The news is rarely told the same way twice. How a news story is framed can play on the audience’s emotions and shape their opinions about current events and social issues. So how can you improve your media literacy to avoid this? Consider the following article about a protest in Sudan:

Protests against chronic water outages in Sudan’s El Gedaref
March 29, 2018 | EL GEDAREF

El Gedaref — On Wednesday morning dozens of residents from the districts of Kirfis, Wadelkabir, and Abbasiya in Sudan’s El Gedaref went out in protest against the chronic interruption of water services.

A resident of El Gedaref told Radio Dabanga that the demonstrators, who were mostly women, marched to the water corporation chanting slogans condemning the interruption of water services and demanding the authorities to expedite the solution.

On Sunday the residents of Kirfis district closed the main road to the vehicles in protest against the total interruption of water.

They expressed concern over the worsening water crisis as summer is approaching and described the promises made by the government to resolve the water crisis as ‘a distant dream’.

This story probably evokes a reaction, but do you know why?

Communications scholars study something called “framing” to learn how the media influence public opinion.
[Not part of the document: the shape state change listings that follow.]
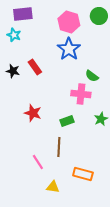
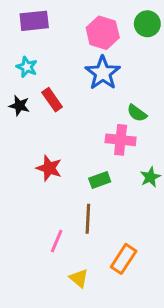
cyan star: (14, 35) -> (27, 67), moved
pink line: (38, 162) -> (57, 241), turned 56
orange rectangle: (83, 174) -> (124, 259), turned -72
yellow triangle: (53, 187) -> (79, 278), turned 32

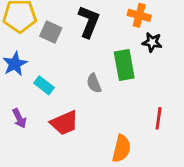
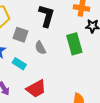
gray square: (51, 32) -> (20, 35), moved
gray semicircle: (94, 83) -> (40, 48), moved

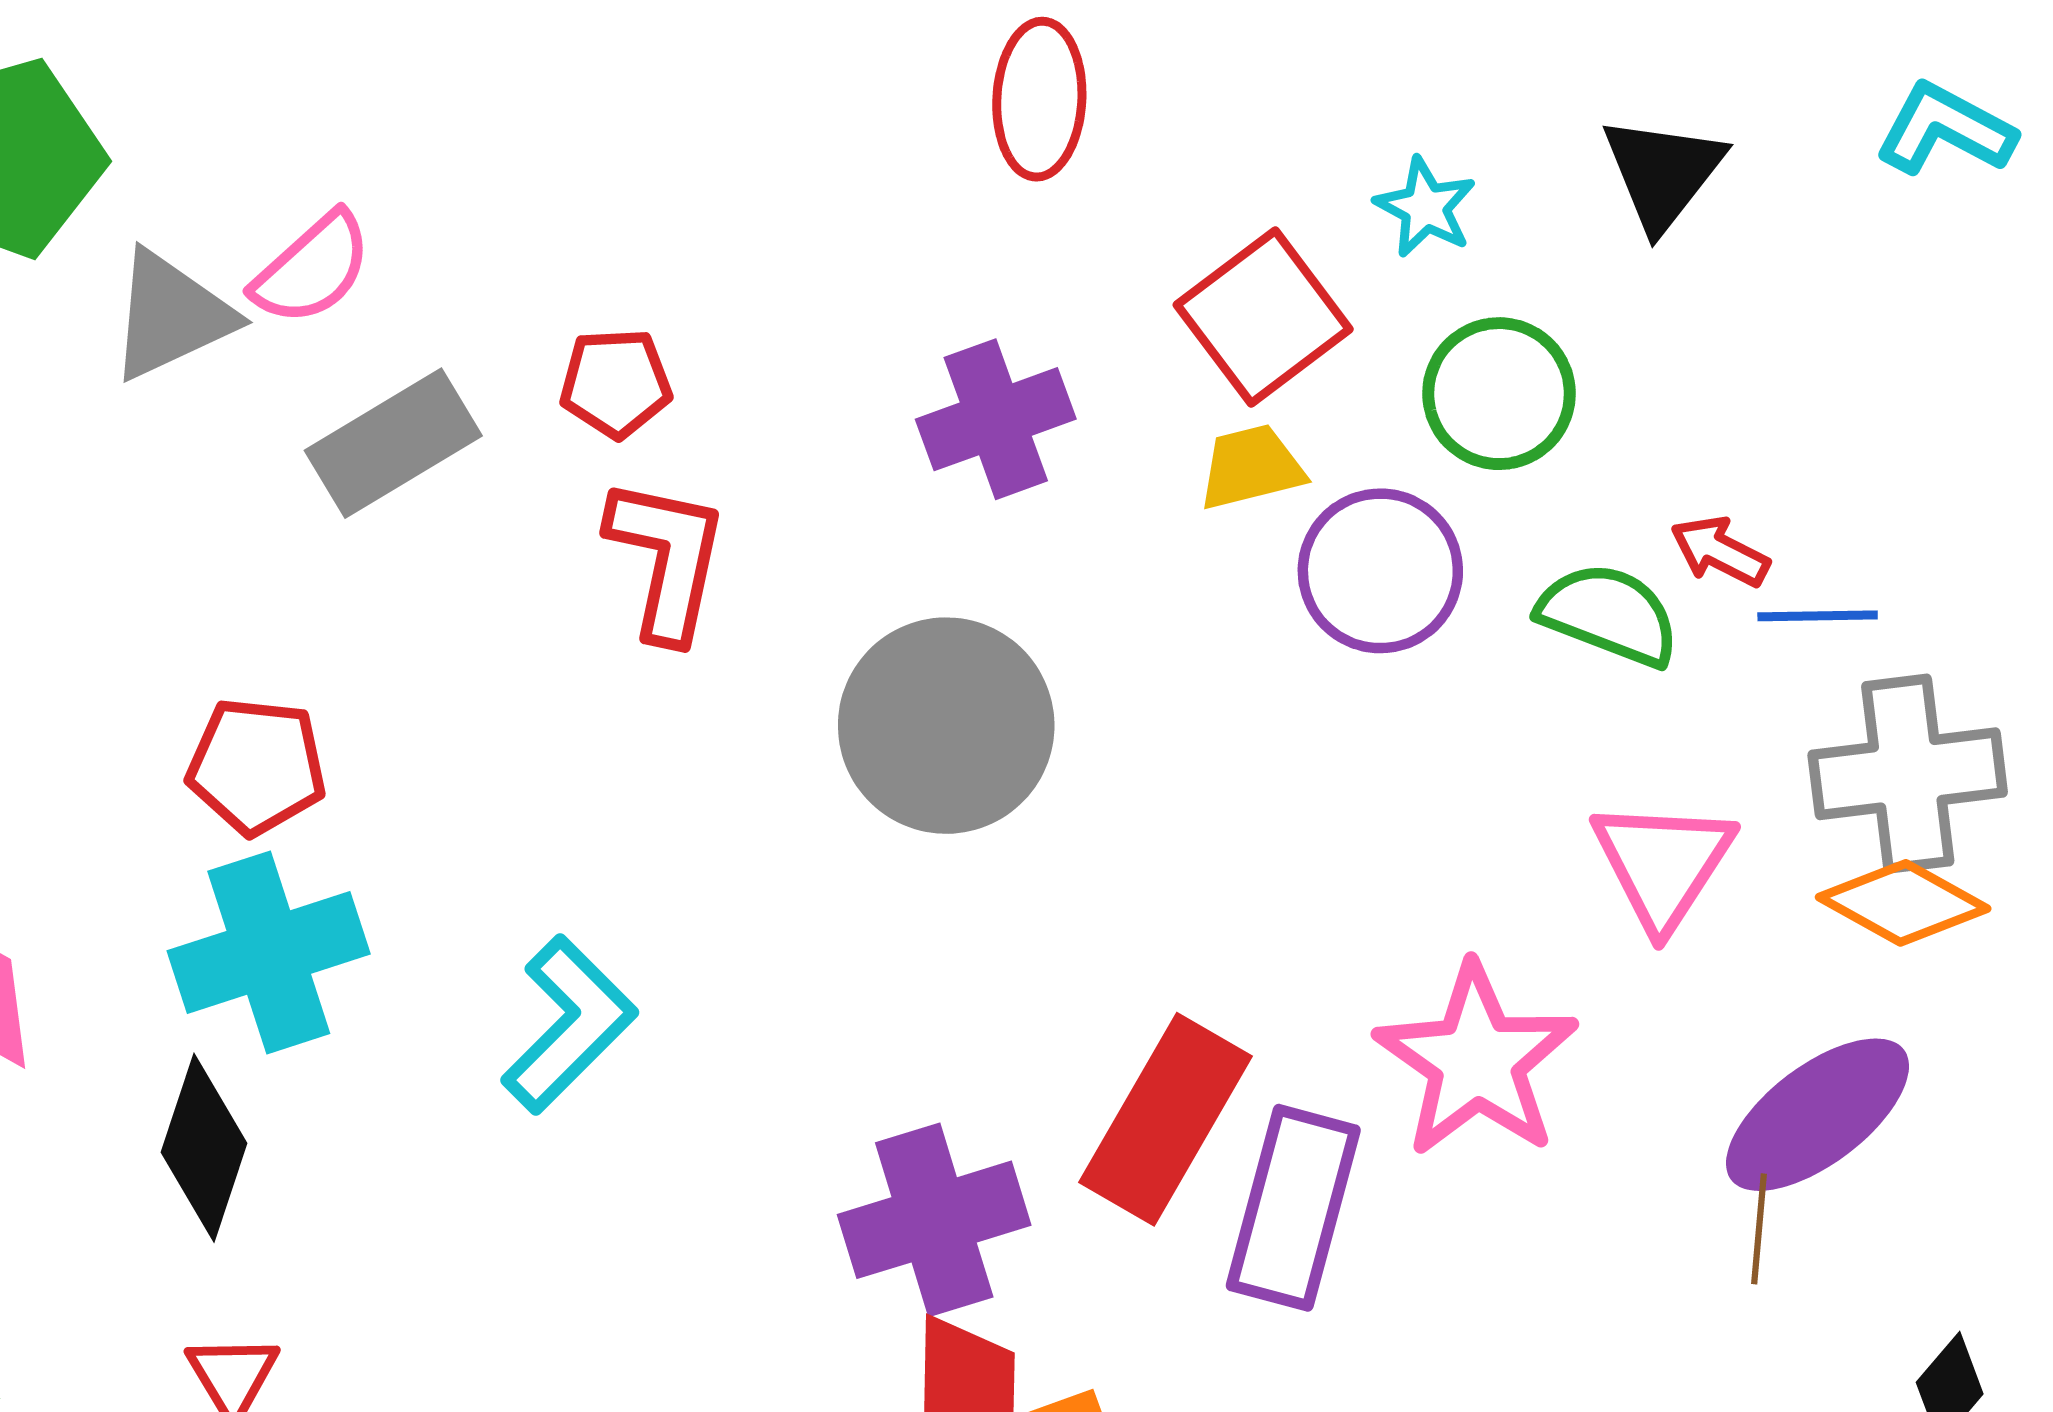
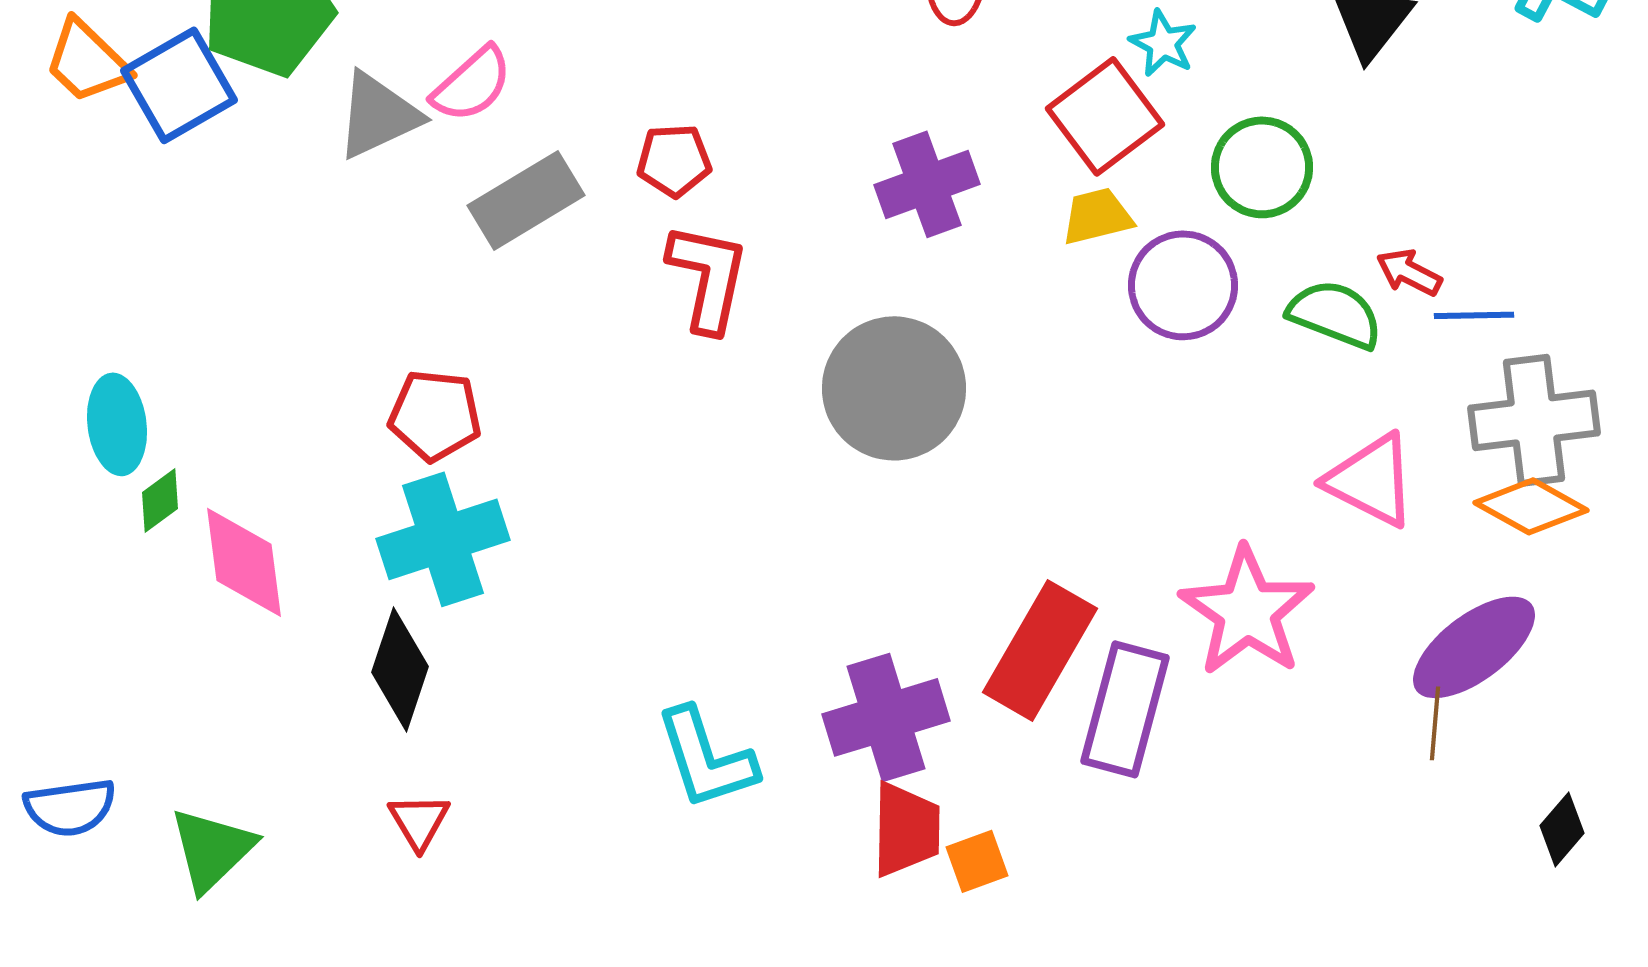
cyan star: (1425, 207) -> (1163, 43), moved
pink triangle: (1663, 864) -> (1371, 480), turned -36
cyan L-shape: (569, 1025) -> (706, 758), moved, turned 117

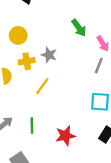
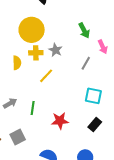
yellow circle: (18, 35) -> (32, 30), size x1.6
gray line: (99, 66) -> (86, 63), moved

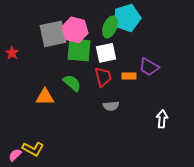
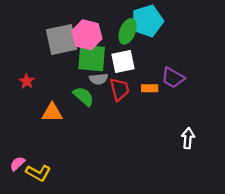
red star: (12, 53) -> (27, 81), moved
gray semicircle: (111, 106) -> (99, 79), moved
pink semicircle: (15, 155) -> (17, 164), moved

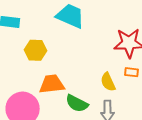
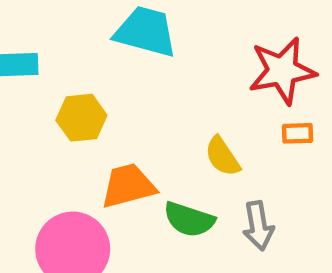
yellow semicircle: (108, 82) -> (222, 156), moved

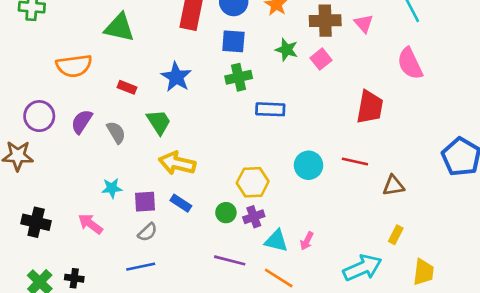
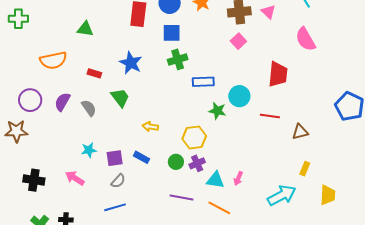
green triangle: (119, 28) -> (85, 29), size x0.7
green star: (287, 50) -> (217, 111), moved
yellow arrow: (177, 163) -> (150, 127), moved, size x0.6
cyan circle: (309, 165) -> (239, 96), moved

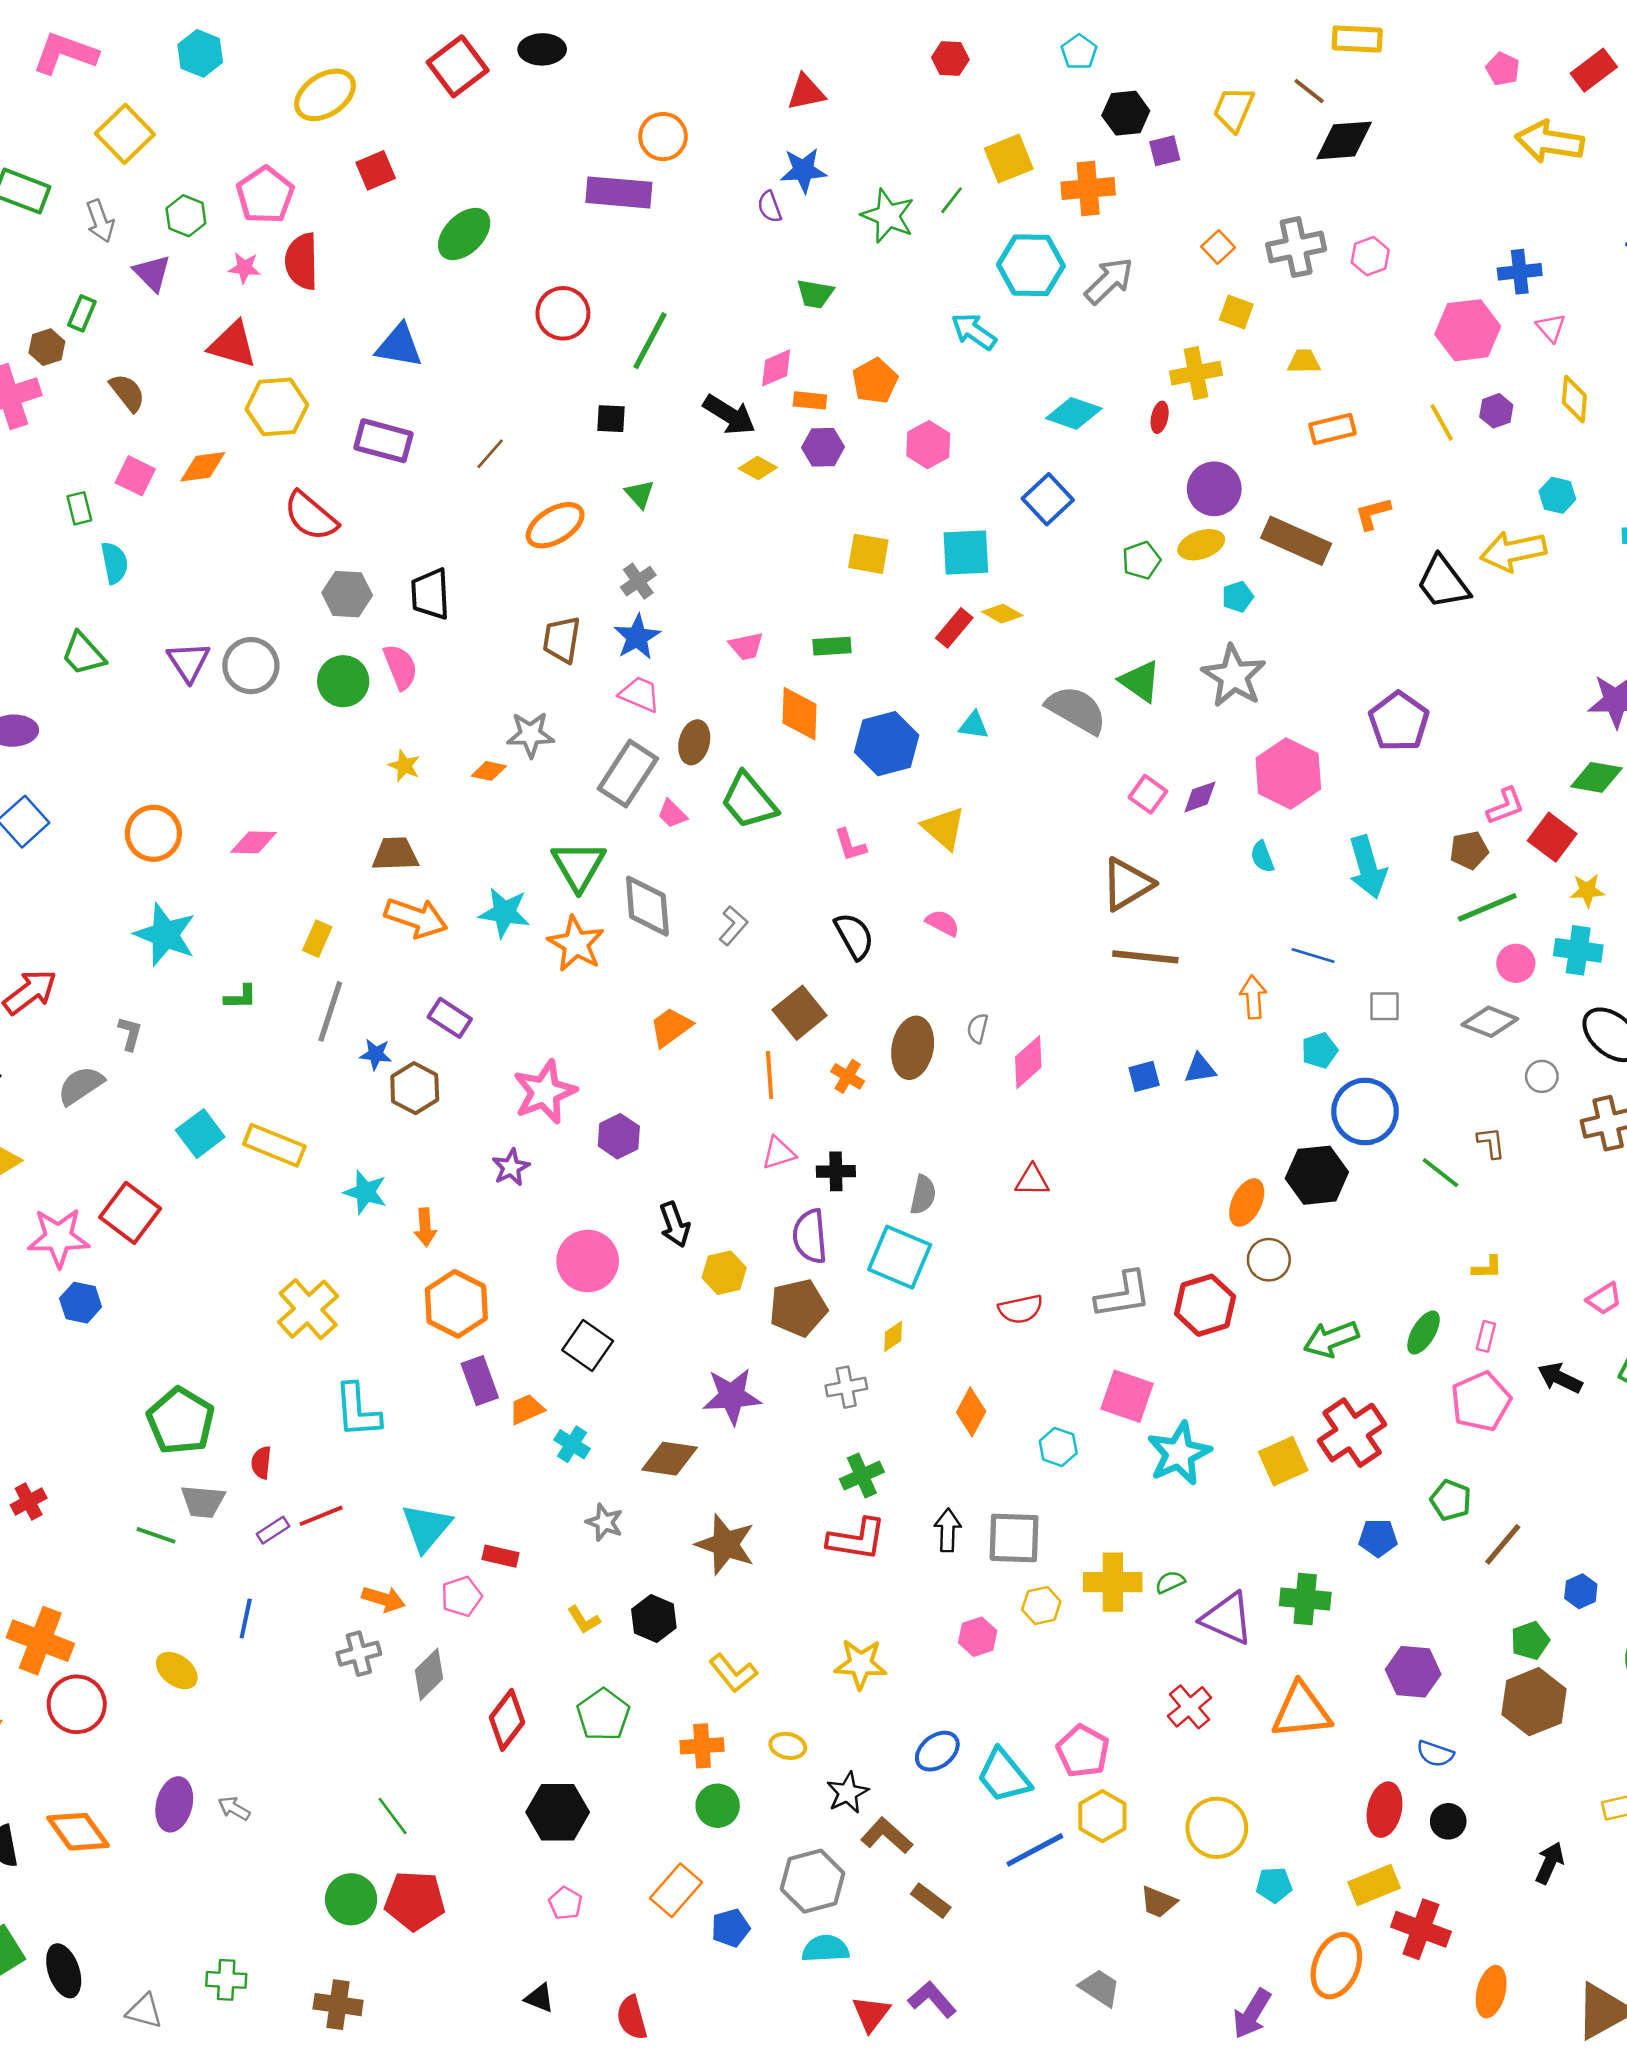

Robert Entman, an expert in American political communications, says that framing selects and emphasizes some parts of an event or issue over others and makes connections between those selected parts to provoke a certain interpretation from the audience.

In the example, think about why the reporter mentions that most of the demonstrators were women. How does this fact influence the reader’s opinion of the protest?

Like the frame of a house, a news frame gives shape to a story. Or like the frame around a painting, it displays the subject within a defined border. In other words, it gives the audience a broader context in which to consider the news. This triggers thoughts and feelings in the audience from past experience and knowledge and impacts their personal media literacy.

It is a persuasive measure to lead readers toward a particular understanding of the information they consume. Sometimes framing is intentional, other times it is not intentional, but it always exists. Unintentional framing comes from the news producer’s own point of view.

Frames do not make a story untrue. An article about the protest written from the government’s perspective would frame the story differently. Rather than mention the “total interruption of water” that motivated the protest, the article might focus on the traffic jams the protest caused. Both stories are true, but the change in perspective shifts the reader’s sympathy.

This is why objectivity is highly valued by journalists. It is also why communications scholars will argue that pure objectivity is impossible to achieve, because no news is produced in a vacuum.

Media literacy gives audiences the tools to splice the news from its frames in order to separate emotion and opinion from fact.